The recent vote by the U.S. Federal Communications Commission to roll back mandated "net neutrality" has caused much concern by those who fear a "pay-to-play" business model will marginalize all but a handful of favored applications and platforms. Those concerns have extended to telemedicine advocates—but it is probably way too soon to predict how or if device-enabled care specifically might be affected.
Net neutrality, mandated by a 2015 FCC order, ensured that Internet service providers (ISPs) could not prioritize one set of bits over another traversing their networks. The new order, dubbed Restoring Internet Freedom by the current FCC regime, mandates only that ISPs be "transparent" in announcing their intention to prioritize traffic.
"Given the public outcry over the repeal of net neutrality, it appears unlikely that ISPs will do anything to generate further controversy in the immediate future," McDermott Will & Emery attorneys Ryan B. Marcus and Lisa Schmitz Mazur wrote in an advisory shortly after the FCC vote was taken. "It is a fair bet that health care will remain unaffected at least for now."
While an ISP announcing it was giving priority to data generated by a given health system or e-health platform over competitors is certainly possible under the new regime, it could also be used as a "worst-case-scenario" example of greed over public good, a massive public relations misstep. A more likely scenario might be the ISP announcing it would give prioritization to a particular category of data, and critical health data would be a good bet to be in that favored tier.

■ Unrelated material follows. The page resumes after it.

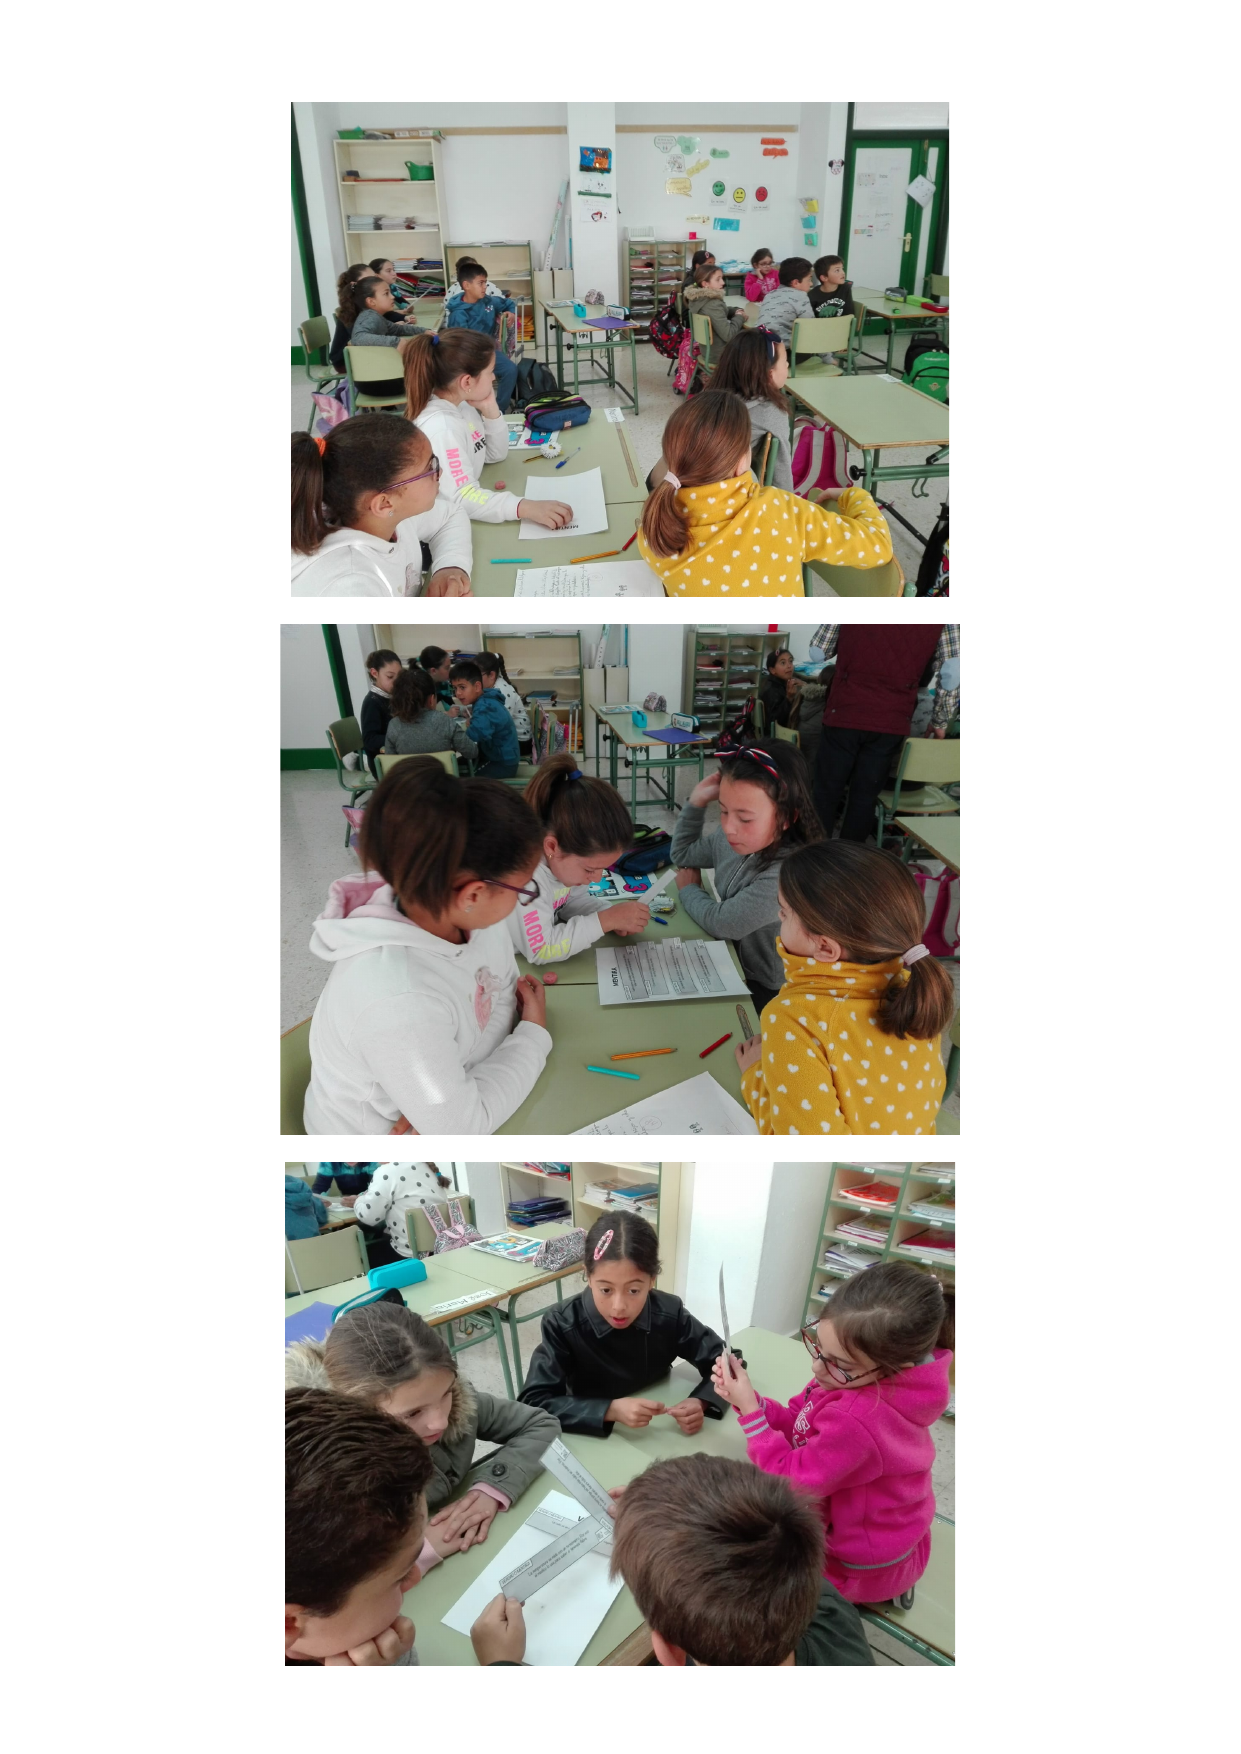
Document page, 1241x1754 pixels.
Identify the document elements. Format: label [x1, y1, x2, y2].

picture [280, 624, 960, 1135]
picture [285, 1162, 956, 1666]
picture [291, 102, 950, 597]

Scott Delacourt, a partner specializing in telecom law in the Washington, D.C.-based law firm Wiley Rein, said such a strategy "is a very pro-health, pro-consumer, common sense kind of thing to do, so you really wouldn't have objections. You would just have to make people aware it was occurring."
Many Digital Roads
While much of the concern expressed by net neutrality advocates centers on the 2017 vote by the majority-Republican FCC, the roots of a possible shortage of bandwidth are rooted in a limited selection of ISPs, often a choice between an incumbent telephone company and a cable television provider, serving many areas in the United States. Many of these "duopoly" areas are residential areas in which remote device-based care is likely to grow the fastest.

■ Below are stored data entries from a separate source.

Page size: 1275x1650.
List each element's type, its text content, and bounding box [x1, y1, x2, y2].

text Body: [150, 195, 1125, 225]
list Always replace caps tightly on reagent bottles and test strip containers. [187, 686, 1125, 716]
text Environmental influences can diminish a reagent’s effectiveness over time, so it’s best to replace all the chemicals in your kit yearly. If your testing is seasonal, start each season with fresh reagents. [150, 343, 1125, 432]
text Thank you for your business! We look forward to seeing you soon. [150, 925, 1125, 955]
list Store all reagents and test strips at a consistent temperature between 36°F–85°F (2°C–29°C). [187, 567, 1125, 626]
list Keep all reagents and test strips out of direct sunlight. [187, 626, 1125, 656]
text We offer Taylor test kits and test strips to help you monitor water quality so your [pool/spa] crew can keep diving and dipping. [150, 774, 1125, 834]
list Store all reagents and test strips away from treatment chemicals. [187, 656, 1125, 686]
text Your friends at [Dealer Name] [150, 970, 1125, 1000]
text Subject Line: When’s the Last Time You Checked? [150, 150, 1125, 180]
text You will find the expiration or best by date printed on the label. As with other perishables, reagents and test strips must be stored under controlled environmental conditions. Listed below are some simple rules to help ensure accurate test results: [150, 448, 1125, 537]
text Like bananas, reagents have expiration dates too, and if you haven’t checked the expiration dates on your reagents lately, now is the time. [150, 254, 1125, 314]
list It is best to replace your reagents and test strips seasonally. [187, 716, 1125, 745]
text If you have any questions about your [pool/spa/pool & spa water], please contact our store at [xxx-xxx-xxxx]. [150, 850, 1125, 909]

That lack of competition, aggravated by the high costs of installing new last-mile fiber or receiving a limited return on investment on aging copper telephone lines, may be alleviated as new high-speed fixed wireless equipment capable of delivering wireline speeds enters the market. Jaime Fink, chief technology officer of fixed wireless equipment vendor Mimosa Networks, said the possible requirements for device-based care are still being explored.
"I don't think we know what the real needs of the healthcare networks are going to be," Fink said. "There are two different types—infrastructure to infrastructure, the health businesses talking to each other and getting to the cloud—but really, how much do you ever need talking to a consumer?

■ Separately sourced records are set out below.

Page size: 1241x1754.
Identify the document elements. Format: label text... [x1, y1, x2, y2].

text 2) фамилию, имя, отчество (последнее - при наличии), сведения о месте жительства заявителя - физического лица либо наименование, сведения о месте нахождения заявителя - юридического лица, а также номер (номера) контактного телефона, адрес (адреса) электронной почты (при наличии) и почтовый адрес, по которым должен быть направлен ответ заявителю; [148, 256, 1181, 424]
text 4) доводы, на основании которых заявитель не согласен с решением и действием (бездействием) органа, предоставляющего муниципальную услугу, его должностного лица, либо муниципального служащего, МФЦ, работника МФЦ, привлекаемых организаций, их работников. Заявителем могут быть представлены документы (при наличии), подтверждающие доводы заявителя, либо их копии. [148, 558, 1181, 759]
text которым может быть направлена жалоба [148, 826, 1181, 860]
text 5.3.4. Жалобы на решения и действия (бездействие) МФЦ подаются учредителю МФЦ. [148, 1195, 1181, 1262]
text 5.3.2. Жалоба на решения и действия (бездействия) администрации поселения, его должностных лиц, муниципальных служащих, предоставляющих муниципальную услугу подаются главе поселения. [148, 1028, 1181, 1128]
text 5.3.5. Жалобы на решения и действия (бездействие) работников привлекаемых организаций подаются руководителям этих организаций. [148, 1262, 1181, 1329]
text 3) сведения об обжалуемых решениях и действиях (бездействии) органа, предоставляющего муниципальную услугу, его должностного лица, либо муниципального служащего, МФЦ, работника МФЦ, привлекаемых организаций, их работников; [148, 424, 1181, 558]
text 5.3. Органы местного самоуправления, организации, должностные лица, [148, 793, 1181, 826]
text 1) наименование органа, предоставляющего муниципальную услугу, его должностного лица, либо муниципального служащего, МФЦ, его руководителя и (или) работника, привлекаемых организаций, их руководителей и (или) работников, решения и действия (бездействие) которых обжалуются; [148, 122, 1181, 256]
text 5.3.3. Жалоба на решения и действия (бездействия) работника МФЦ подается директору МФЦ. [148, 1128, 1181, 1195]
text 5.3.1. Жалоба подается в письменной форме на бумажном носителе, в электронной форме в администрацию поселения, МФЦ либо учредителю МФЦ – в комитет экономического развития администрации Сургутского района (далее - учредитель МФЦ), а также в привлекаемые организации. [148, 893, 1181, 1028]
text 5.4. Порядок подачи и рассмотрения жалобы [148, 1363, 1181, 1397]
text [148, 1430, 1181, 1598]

"The reality with that is, it all does lie with the last mile provider to solve that problem. But what is the worst-case scenario? A 4K or high definition stream going upstream on a video call. And even if you're talking about nine or 10 Mb of uncompressed video, we're far eclipsing that with new technologies on the network, though that will remain a problem in a suburban area where they only have a 7–8 Mbps DSL service or a rural area where they may still be on dial-up or satellite."
One existing device-based remote care model does not rely on Internet protocols alone to ensure timely interaction between patient and care team. The Livongo Health diabetes care platform takes advantage of a cellular-enabled glucose meter healthcare consulting firm Recon Strategy said "breaks the dependence on patient push and Wi-Fi availability to transmit to the cloud;" additionally, Recon said the two-way cellular connection ensures Livongo's certified diabetes educators can reliably reach patients via the glucometer smart screen. (Livongo did not respond to interview requests for this story).
The emergence of communications protocols such as Narrowband IoT (Internet of Things) and especially 5G (or fifth generation wireless) is also expected to minimize any delays time-critical device-based care might suffer.
"Carriers are looking for new revenue opportunities for sure," John English, senior marketing manager for Westford, Mass.-based network monitoring and business assurance vendor NETSCOUT said. "IoT introduces new categories of devices and sensors that kind of break the historical quality-of-service prioritization. In the past, you thought about voice, video, and data. And voice and video had the most stringent latency requirements. But these new devices in the health field are very low bandwidth but literally lifelines, versus something like streaming video to the back seat of a connected car. So carriers are going to want to offer service level agreements. They will want to offer medical device companies or service providers these types of premium services, and it makes sense. It makes sense for the devices to get preferential treatment and it makes sense for the carriers to want to charge some kind of increment for it, because not all IoT devices are created equal."
And, while net neutrality advocates have been very vocal in decrying exactly the kind of paid prioritization that would favor one type of data over another, Wiley Rein's Delacourt said the total cost of remote device-based care should lead to lower costs overall.
"Taking it out of expensive clinical settings and moving it into the home should reduce costs overall," he said. "And, while broadband access isn't part of the cost equation currently, the cost reduction from having moved from a clinical setting to home care is so significant there is more than enough resource gained to pay for the connection."